* TASK GOAL: Pick out every line of the data below that contains the string "radius", and copy each such line.

--- Start of DATA FOR THE TASK ---

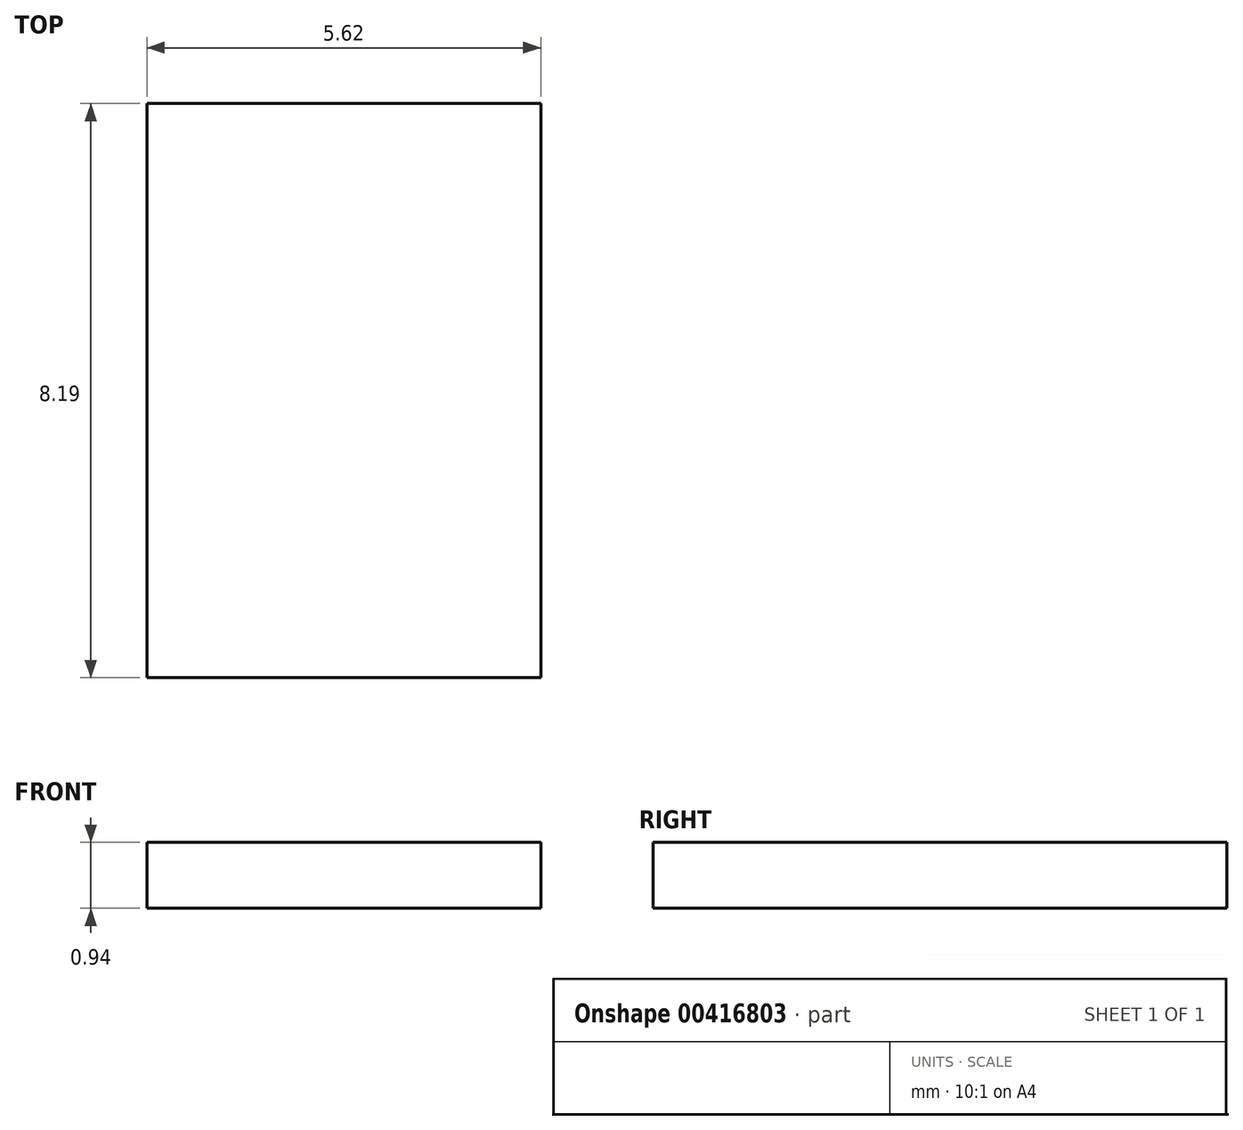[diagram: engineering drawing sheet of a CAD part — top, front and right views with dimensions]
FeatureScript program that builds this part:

--- End of DATA FOR THE TASK ---
--- Start of DATA FOR THE TASK ---

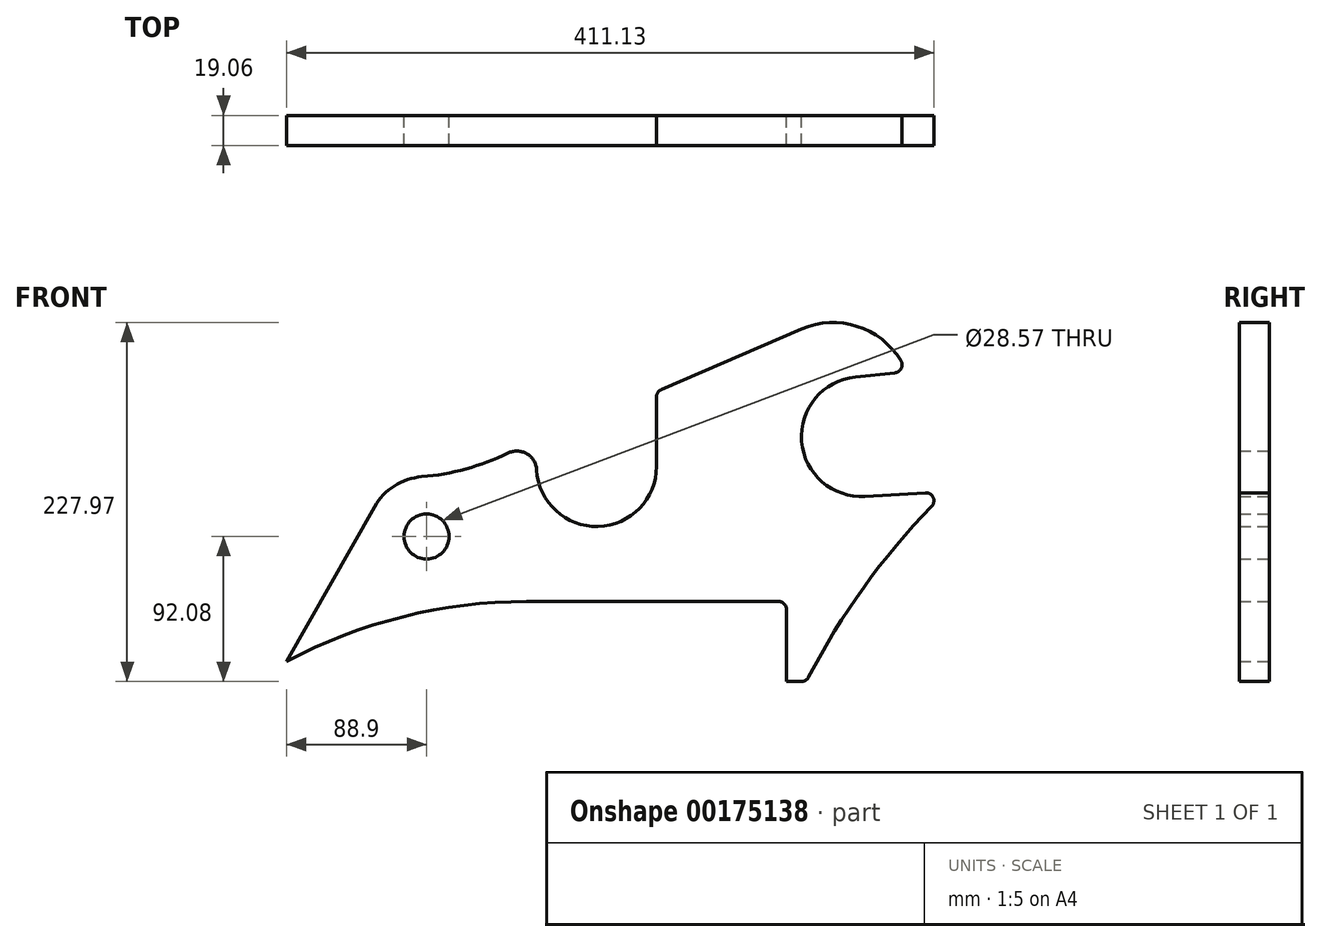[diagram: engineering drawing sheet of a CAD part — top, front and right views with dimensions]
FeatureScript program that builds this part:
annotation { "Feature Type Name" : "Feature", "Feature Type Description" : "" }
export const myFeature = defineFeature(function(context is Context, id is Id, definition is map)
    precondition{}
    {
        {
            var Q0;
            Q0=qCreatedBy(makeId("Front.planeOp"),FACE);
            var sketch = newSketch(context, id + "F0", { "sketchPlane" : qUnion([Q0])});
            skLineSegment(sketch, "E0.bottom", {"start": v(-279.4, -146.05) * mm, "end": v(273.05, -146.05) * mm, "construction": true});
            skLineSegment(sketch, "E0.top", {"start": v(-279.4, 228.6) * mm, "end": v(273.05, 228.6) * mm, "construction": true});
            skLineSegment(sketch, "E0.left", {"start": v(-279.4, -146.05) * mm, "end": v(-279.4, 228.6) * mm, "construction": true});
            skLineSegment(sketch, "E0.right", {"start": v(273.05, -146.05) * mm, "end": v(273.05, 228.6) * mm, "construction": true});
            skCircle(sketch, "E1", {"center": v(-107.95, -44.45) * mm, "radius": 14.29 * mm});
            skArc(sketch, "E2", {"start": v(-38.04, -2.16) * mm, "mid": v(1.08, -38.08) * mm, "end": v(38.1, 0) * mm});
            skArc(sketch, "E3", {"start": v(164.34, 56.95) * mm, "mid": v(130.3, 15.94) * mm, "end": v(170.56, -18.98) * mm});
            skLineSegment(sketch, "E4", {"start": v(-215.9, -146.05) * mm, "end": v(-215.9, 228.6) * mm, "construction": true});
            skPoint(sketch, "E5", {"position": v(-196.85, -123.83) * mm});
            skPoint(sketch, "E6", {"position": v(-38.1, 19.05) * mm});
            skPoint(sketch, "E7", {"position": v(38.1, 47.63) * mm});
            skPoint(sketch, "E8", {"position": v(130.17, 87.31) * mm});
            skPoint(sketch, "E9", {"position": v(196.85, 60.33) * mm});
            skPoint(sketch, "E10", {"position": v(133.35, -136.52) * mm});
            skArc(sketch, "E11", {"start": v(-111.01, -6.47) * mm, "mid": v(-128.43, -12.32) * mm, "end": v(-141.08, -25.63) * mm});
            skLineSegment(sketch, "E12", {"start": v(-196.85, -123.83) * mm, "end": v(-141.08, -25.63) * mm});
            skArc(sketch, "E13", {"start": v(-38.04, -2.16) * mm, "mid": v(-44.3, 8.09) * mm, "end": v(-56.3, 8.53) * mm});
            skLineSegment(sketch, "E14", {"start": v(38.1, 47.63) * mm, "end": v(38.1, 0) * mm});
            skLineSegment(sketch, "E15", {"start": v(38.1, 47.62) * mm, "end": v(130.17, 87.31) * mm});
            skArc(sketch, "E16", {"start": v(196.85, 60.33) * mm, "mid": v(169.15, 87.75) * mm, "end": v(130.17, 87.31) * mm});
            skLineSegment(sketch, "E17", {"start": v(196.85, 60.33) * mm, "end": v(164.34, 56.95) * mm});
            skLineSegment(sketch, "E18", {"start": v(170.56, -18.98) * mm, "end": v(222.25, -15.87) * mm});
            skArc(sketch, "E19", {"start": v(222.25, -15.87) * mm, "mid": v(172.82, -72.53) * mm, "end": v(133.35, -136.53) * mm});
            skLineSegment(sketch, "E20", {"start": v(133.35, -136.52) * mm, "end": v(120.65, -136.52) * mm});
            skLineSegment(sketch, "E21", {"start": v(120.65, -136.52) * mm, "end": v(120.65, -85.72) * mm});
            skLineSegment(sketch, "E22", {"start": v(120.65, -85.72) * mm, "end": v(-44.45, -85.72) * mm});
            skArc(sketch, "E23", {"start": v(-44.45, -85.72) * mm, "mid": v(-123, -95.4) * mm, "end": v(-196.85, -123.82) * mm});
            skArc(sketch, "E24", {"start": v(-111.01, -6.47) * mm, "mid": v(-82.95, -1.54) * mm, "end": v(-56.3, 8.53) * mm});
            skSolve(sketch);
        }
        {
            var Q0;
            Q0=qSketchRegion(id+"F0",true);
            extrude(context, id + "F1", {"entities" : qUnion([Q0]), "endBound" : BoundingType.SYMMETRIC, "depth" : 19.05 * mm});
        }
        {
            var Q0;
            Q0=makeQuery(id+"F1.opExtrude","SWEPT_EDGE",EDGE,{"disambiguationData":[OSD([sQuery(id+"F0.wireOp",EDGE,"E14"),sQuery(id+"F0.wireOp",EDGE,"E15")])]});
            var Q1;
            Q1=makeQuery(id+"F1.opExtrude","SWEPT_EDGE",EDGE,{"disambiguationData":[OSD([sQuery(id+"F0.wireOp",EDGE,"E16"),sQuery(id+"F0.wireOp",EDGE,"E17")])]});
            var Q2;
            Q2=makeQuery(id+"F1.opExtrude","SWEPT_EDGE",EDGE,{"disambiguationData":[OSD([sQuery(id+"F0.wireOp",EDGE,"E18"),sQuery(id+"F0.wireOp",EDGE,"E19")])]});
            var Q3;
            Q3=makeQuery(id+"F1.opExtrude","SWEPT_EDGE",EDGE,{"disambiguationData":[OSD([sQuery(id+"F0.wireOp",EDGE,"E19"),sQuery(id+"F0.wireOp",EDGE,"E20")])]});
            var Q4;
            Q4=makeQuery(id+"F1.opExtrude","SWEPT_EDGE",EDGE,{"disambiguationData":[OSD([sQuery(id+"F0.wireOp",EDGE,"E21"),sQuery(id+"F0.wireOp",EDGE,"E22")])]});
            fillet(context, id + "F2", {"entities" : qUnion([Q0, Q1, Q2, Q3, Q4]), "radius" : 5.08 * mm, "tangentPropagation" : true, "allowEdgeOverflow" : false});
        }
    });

--- End of DATA FOR THE TASK ---

* SOLUTION FOR THIS TASK:
            skCircle(sketch, "E1", {"center": v(-107.95, -44.45) * mm, "radius": 14.29 * mm});
            fillet(context, id + "F2", {"entities" : qUnion([Q0, Q1, Q2, Q3, Q4]), "radius" : 5.08 * mm, "tangentPropagation" : true, "allowEdgeOverflow" : false});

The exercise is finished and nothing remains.